◆ **TASK DETAILS**
The following data has a line with "1402 411 12438" and a line with "111 44 14.52". Write out exactly those lines and all the lines between them.

◆ **DATASET**
****

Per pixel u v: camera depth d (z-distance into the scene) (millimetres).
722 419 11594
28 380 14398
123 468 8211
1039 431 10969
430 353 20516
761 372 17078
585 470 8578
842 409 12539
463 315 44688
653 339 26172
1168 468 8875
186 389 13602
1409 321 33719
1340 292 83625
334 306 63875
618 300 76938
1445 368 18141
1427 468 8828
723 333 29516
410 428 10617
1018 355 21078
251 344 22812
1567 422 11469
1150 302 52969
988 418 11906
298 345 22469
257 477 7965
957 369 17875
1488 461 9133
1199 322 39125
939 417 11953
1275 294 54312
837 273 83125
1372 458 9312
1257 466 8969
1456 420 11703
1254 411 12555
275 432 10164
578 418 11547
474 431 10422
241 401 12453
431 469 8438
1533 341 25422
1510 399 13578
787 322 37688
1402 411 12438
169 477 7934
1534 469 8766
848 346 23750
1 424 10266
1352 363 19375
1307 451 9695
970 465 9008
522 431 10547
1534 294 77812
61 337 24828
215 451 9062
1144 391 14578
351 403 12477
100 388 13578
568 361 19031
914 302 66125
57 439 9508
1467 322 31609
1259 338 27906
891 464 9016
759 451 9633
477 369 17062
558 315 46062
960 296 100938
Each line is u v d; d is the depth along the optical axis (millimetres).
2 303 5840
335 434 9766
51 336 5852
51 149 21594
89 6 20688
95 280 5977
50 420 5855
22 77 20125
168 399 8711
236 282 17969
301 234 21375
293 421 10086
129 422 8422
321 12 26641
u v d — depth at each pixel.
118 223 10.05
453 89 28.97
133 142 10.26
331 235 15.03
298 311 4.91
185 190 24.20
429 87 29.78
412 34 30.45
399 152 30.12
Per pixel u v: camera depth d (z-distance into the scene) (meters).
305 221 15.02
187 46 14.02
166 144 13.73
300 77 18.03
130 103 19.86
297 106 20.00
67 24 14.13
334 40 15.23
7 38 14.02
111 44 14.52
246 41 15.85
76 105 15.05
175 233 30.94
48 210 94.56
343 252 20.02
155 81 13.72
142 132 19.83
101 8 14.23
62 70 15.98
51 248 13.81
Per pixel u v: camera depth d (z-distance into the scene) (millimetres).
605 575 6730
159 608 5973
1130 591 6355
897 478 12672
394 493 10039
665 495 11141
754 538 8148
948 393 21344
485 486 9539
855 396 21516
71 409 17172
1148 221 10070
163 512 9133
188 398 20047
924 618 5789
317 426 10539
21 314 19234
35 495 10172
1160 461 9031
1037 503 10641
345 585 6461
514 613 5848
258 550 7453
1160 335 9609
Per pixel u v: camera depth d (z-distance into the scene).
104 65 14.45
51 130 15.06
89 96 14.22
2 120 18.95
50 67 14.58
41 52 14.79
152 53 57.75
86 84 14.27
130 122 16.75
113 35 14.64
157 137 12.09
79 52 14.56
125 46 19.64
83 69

****

◆ **REPLY**
1402 411 12438
169 477 7934
1534 469 8766
848 346 23750
1 424 10266
1352 363 19375
1307 451 9695
970 465 9008
522 431 10547
1534 294 77812
61 337 24828
215 451 9062
1144 391 14578
351 403 12477
100 388 13578
568 361 19031
914 302 66125
57 439 9508
1467 322 31609
1259 338 27906
891 464 9016
759 451 9633
477 369 17062
558 315 46062
960 296 100938
Each line is u v d; d is the depth along the optical axis (millimetres).
2 303 5840
335 434 9766
51 336 5852
51 149 21594
89 6 20688
95 280 5977
50 420 5855
22 77 20125
168 399 8711
236 282 17969
301 234 21375
293 421 10086
129 422 8422
321 12 26641
u v d — depth at each pixel.
118 223 10.05
453 89 28.97
133 142 10.26
331 235 15.03
298 311 4.91
185 190 24.20
429 87 29.78
412 34 30.45
399 152 30.12
Per pixel u v: camera depth d (z-distance into the scene) (meters).
305 221 15.02
187 46 14.02
166 144 13.73
300 77 18.03
130 103 19.86
297 106 20.00
67 24 14.13
334 40 15.23
7 38 14.02
111 44 14.52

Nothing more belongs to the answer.